I've hired a mason to rebuild a chimney.
The previous chimney was only a vent for a gas heater and the fireplace was not deep enough to allow for wood burning.
I gave him a picture of the old chimney and asked him to recreate it. Which he has done precisely.
The fireplace has been bricked up, so the new chimney does not need to function. I.E. Flue, smoke shelf, etc...
My concern is about the portion of the "chimney" above the roof line. Essentially, what he has built is a brick wall. Approximately 8"-10" deep (two bricks long ways, mortar in between), 3' wide, 7' tall. Roof slope is approximately 6:12. Rise is approximately 15'. Chimney cap is well below the ridge line.
It looks to me like a strong gust of wind would blow it over. The brick is antique and solid, so no place to add rebar for extra support but much heavier than something manufactured today.

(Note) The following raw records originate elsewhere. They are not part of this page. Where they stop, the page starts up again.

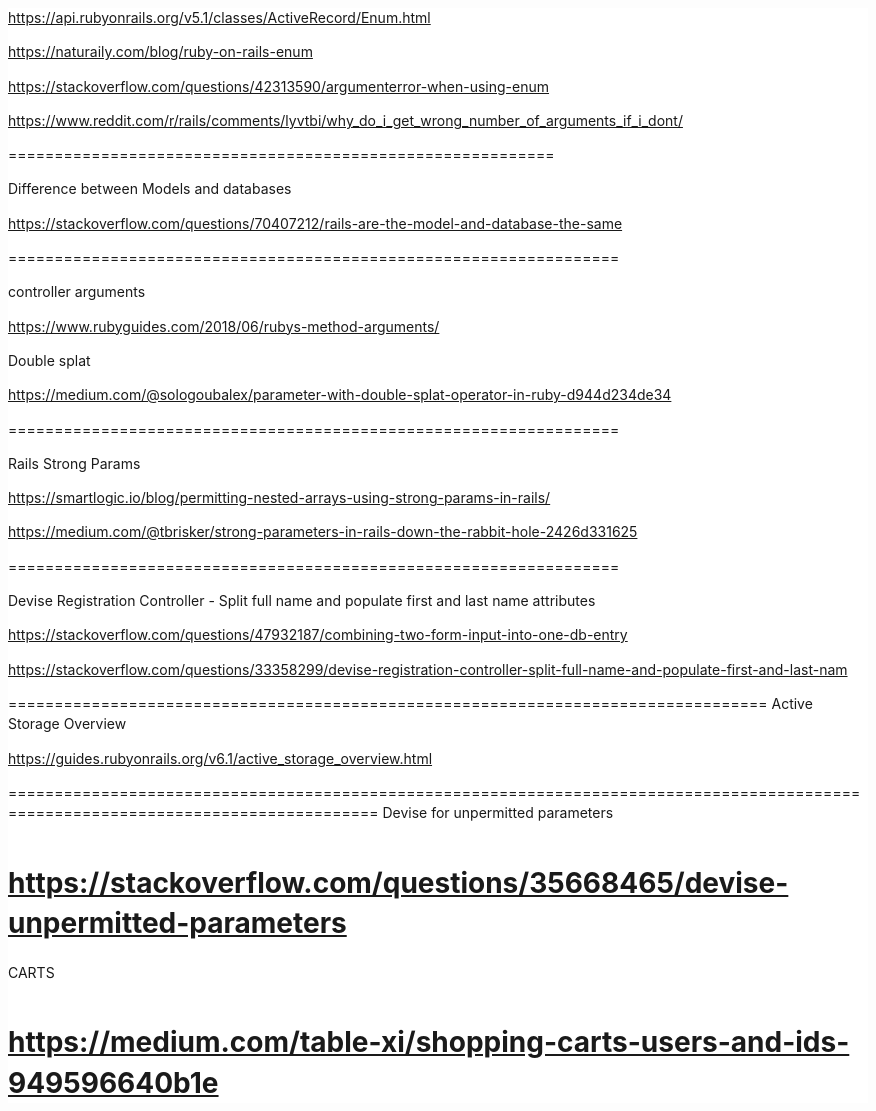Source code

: https://api.rubyonrails.org/v5.1/classes/ActiveRecord/Enum.html

https://naturaily.com/blog/ruby-on-rails-enum

https://stackoverflow.com/questions/42313590/argumenterror-when-using-enum

https://www.reddit.com/r/rails/comments/lyvtbi/why_do_i_get_wrong_number_of_arguments_if_i_dont/

===========================================================

Difference between Models and databases

https://stackoverflow.com/questions/70407212/rails-are-the-model-and-database-the-same

==================================================================


controller arguments

https://www.rubyguides.com/2018/06/rubys-method-arguments/

Double splat

https://medium.com/@sologoubalex/parameter-with-double-splat-operator-in-ruby-d944d234de34

==================================================================

Rails Strong Params

https://smartlogic.io/blog/permitting-nested-arrays-using-strong-params-in-rails/

https://medium.com/@tbrisker/strong-parameters-in-rails-down-the-rabbit-hole-2426d331625



==================================================================

Devise Registration Controller - Split full name and populate first and last name attributes

https://stackoverflow.com/questions/47932187/combining-two-form-input-into-one-db-entry

https://stackoverflow.com/questions/33358299/devise-registration-controller-split-full-name-and-populate-first-and-last-nam

==================================================================================
Active Storage Overview

https://guides.rubyonrails.org/v6.1/active_storage_overview.html

====================================================================================================================================
Devise for unpermitted parameters

https://stackoverflow.com/questions/35668465/devise-unpermitted-parameters
====================================================================================================================================
CARTS

https://medium.com/table-xi/shopping-carts-users-and-ids-949596640b1e
====================================================================================================================================



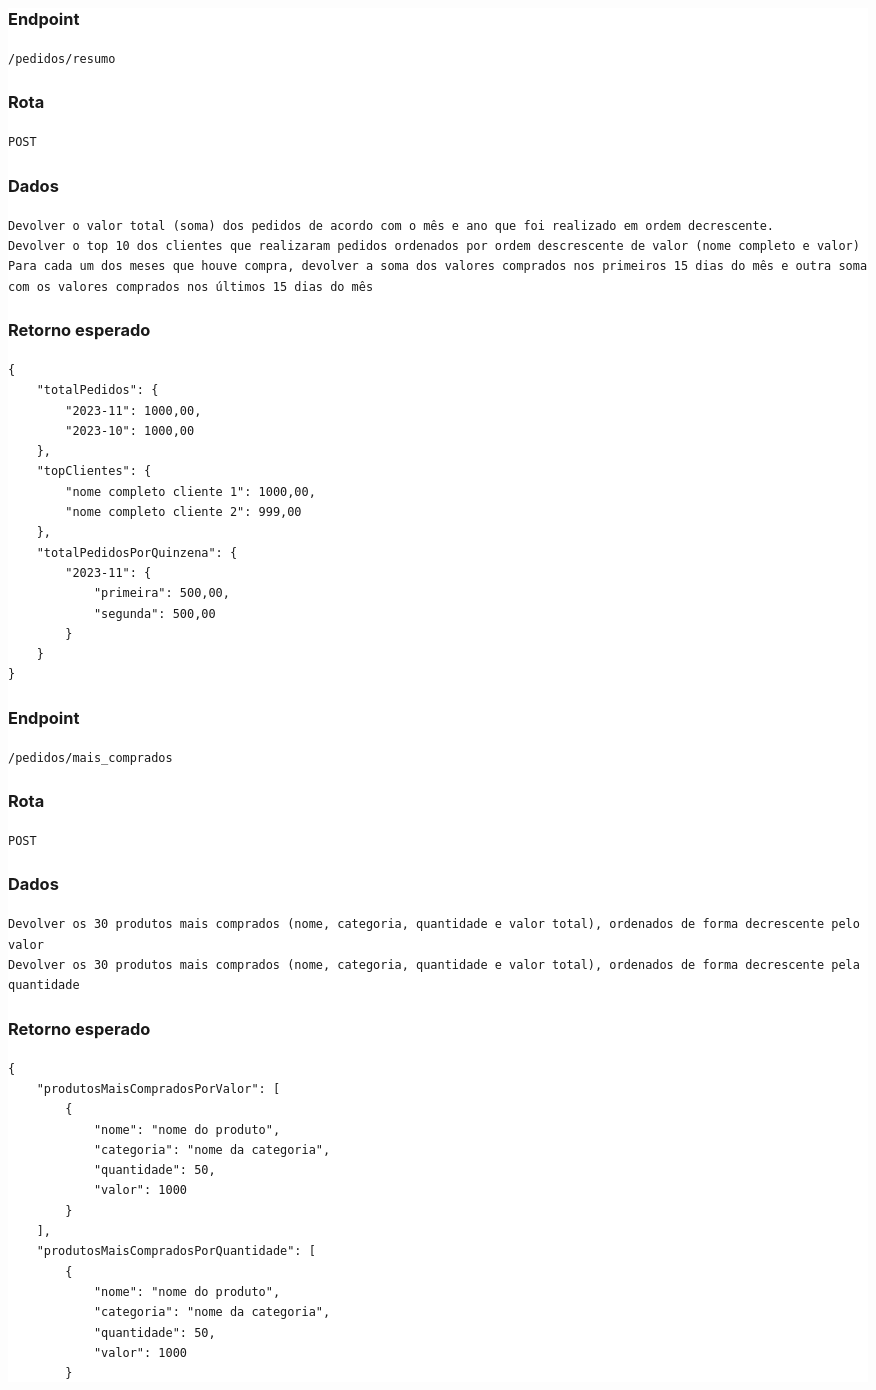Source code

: ### Endpoint
    /pedidos/resumo

### Rota
    POST

### Dados
    Devolver o valor total (soma) dos pedidos de acordo com o mês e ano que foi realizado em ordem decrescente.
    Devolver o top 10 dos clientes que realizaram pedidos ordenados por ordem descrescente de valor (nome completo e valor)
    Para cada um dos meses que houve compra, devolver a soma dos valores comprados nos primeiros 15 dias do mês e outra soma com os valores comprados nos últimos 15 dias do mês

### Retorno esperado
    {
        "totalPedidos": {
            "2023-11": 1000,00,
            "2023-10": 1000,00
        },
        "topClientes": {
            "nome completo cliente 1": 1000,00,
            "nome completo cliente 2": 999,00
        },
        "totalPedidosPorQuinzena": {
            "2023-11": {
                "primeira": 500,00,
                "segunda": 500,00
            }
        }
    }

### Endpoint
    /pedidos/mais_comprados

### Rota
    POST

### Dados
    Devolver os 30 produtos mais comprados (nome, categoria, quantidade e valor total), ordenados de forma decrescente pelo valor
    Devolver os 30 produtos mais comprados (nome, categoria, quantidade e valor total), ordenados de forma decrescente pela quantidade

### Retorno esperado
    {
        "produtosMaisCompradosPorValor": [
            {
                "nome": "nome do produto",
                "categoria": "nome da categoria",
                "quantidade": 50,
                "valor": 1000
            }
        ],
        "produtosMaisCompradosPorQuantidade": [
            {
                "nome": "nome do produto",
                "categoria": "nome da categoria",
                "quantidade": 50,
                "valor": 1000
            }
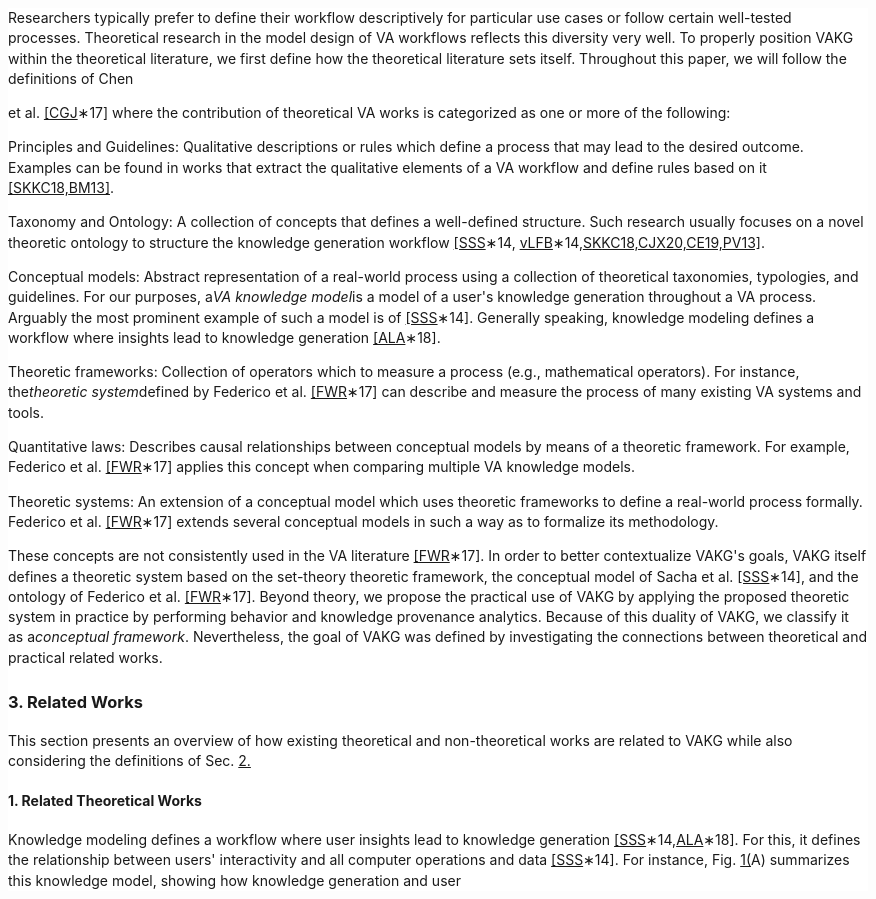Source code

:Researchers typically prefer to define their workflow descriptively for particular use cases or follow certain well-tested processes. Theoretical research in the model design of VA workflows reflects this diversity very well. To properly position VAKG within the theoretical literature, we first define how the theoretical literature sets itself. Throughout this paper, we will follow the definitions of Chen

<span id="page-2-1"></span>et al. [\[CGJ](#page-11-0)∗17] where the contribution of theoretical VA works is categorized as one or more of the following:

Principles and Guidelines: Qualitative descriptions or rules which define a process that may lead to the desired outcome. Examples can be found in works that extract the qualitative elements of a VA workflow and define rules based on it [\[SKKC18,](#page-12-2)[BM13\]](#page-11-4).

Taxonomy and Ontology: A collection of concepts that defines a well-defined structure. Such research usually focuses on a novel theoretic ontology to structure the knowledge generation workflow [\[SSS](#page-12-0)∗14, [vLFB](#page-12-3)∗14,[SKKC18,](#page-12-2)[CJX20,](#page-11-5)[CE19,](#page-11-6)[PV13\]](#page-12-9).

Conceptual models: Abstract representation of a real-world process using a collection of theoretical taxonomies, typologies, and guidelines. For our purposes, a*VA knowledge model*is a model of a user's knowledge generation throughout a VA process. Arguably the most prominent example of such a model is of [\[SSS](#page-12-0)∗14]. Generally speaking, knowledge modeling defines a workflow where insights lead to knowledge generation [\[ALA](#page-11-7)∗18].

Theoretic frameworks: Collection of operators which to measure a process (e.g., mathematical operators). For instance, the*theoretic system*defined by Federico et al. [\[FWR](#page-12-1)∗17] can describe and measure the process of many existing VA systems and tools.

Quantitative laws: Describes causal relationships between conceptual models by means of a theoretic framework. For example, Federico et al. [\[FWR](#page-12-1)∗17] applies this concept when comparing multiple VA knowledge models.

Theoretic systems: An extension of a conceptual model which uses theoretic frameworks to define a real-world process formally. Federico et al. [\[FWR](#page-12-1)∗17] extends several conceptual models in such a way as to formalize its methodology.

These concepts are not consistently used in the VA literature [\[FWR](#page-12-1)∗17]. In order to better contextualize VAKG's goals, VAKG itself defines a theoretic system based on the set-theory theoretic framework, the conceptual model of Sacha et al. [\[SSS](#page-12-0)∗14], and the ontology of Federico et al. [\[FWR](#page-12-1)∗17]. Beyond theory, we propose the practical use of VAKG by applying the proposed theoretic system in practice by performing behavior and knowledge provenance analytics. Because of this duality of VAKG, we classify it as a*conceptual framework*. Nevertheless, the goal of VAKG was defined by investigating the connections between theoretical and practical related works.

### <span id="page-2-0"></span>3. Related Works

This section presents an overview of how existing theoretical and non-theoretical works are related to VAKG while also considering the definitions of Sec. [2.](#page-1-0)

#### 1. Related Theoretical Works

Knowledge modeling defines a workflow where user insights lead to knowledge generation [\[SSS](#page-12-0)∗14,[ALA](#page-11-7)∗18]. For this, it defines the relationship between users' interactivity and all computer operations and data [\[SSS](#page-12-0)∗14]. For instance, Fig. [1\(](#page-0-0)A) summarizes this knowledge model, showing how knowledge generation and user
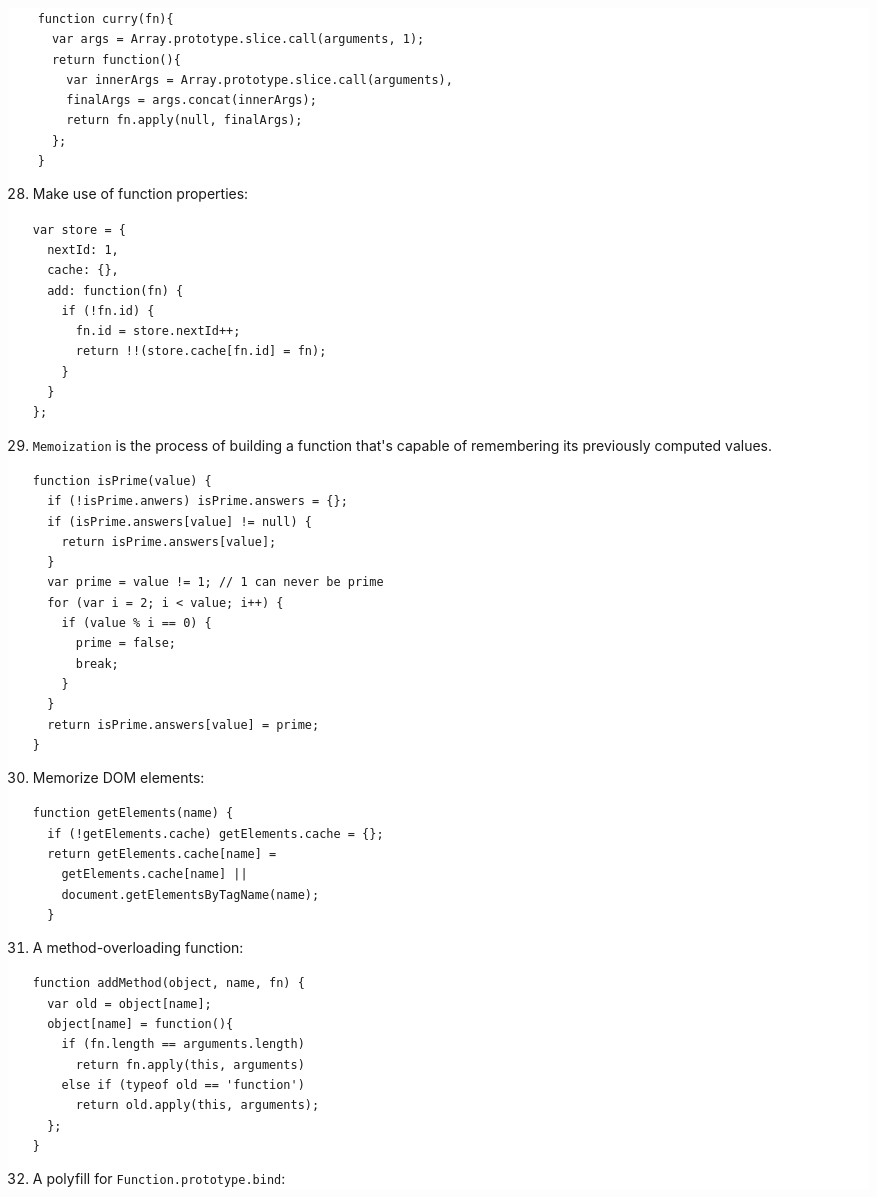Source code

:         function curry(fn){
          var args = Array.prototype.slice.call(arguments, 1);
          return function(){
            var innerArgs = Array.prototype.slice.call(arguments),
            finalArgs = args.concat(innerArgs);
            return fn.apply(null, finalArgs);
          };
        }
28. Make use of function properties:
          
        var store = {
          nextId: 1,
          cache: {},
          add: function(fn) {
            if (!fn.id) {
              fn.id = store.nextId++;
              return !!(store.cache[fn.id] = fn);
            }
          }
        };
29. `Memoization` is the process of building a function that's capable of remembering its previously computed values.
          
        function isPrime(value) {
          if (!isPrime.anwers) isPrime.answers = {};
          if (isPrime.answers[value] != null) {
            return isPrime.answers[value];
          }
          var prime = value != 1; // 1 can never be prime
          for (var i = 2; i < value; i++) {
            if (value % i == 0) {
              prime = false;
              break;
            }
          }
          return isPrime.answers[value] = prime;
        }
30. Memorize DOM elements:
          
        function getElements(name) {
          if (!getElements.cache) getElements.cache = {};
          return getElements.cache[name] =
            getElements.cache[name] ||
            document.getElementsByTagName(name);
          }
31. A method-overloading function:
          
        function addMethod(object, name, fn) {
          var old = object[name];
          object[name] = function(){
            if (fn.length == arguments.length)
              return fn.apply(this, arguments)
            else if (typeof old == 'function')
              return old.apply(this, arguments);
          };
        }
32. A polyfill for `Function.prototype.bind`:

I guess my question is what is more structurally sound? The "wall" or something with a hollow core and a little bit deeper?
Submitted: 1 year ago.
Category: Engineering
Expert:  Rick replied 1 year ago.

If alternating courses are interlocked (running in the opposite perpendicular direction) then there is virtually no chance that wind (with the possible exception of a tornado) would take it down. A hollow core is no more structurally sound. The key in this case is alternating the direction of the courses.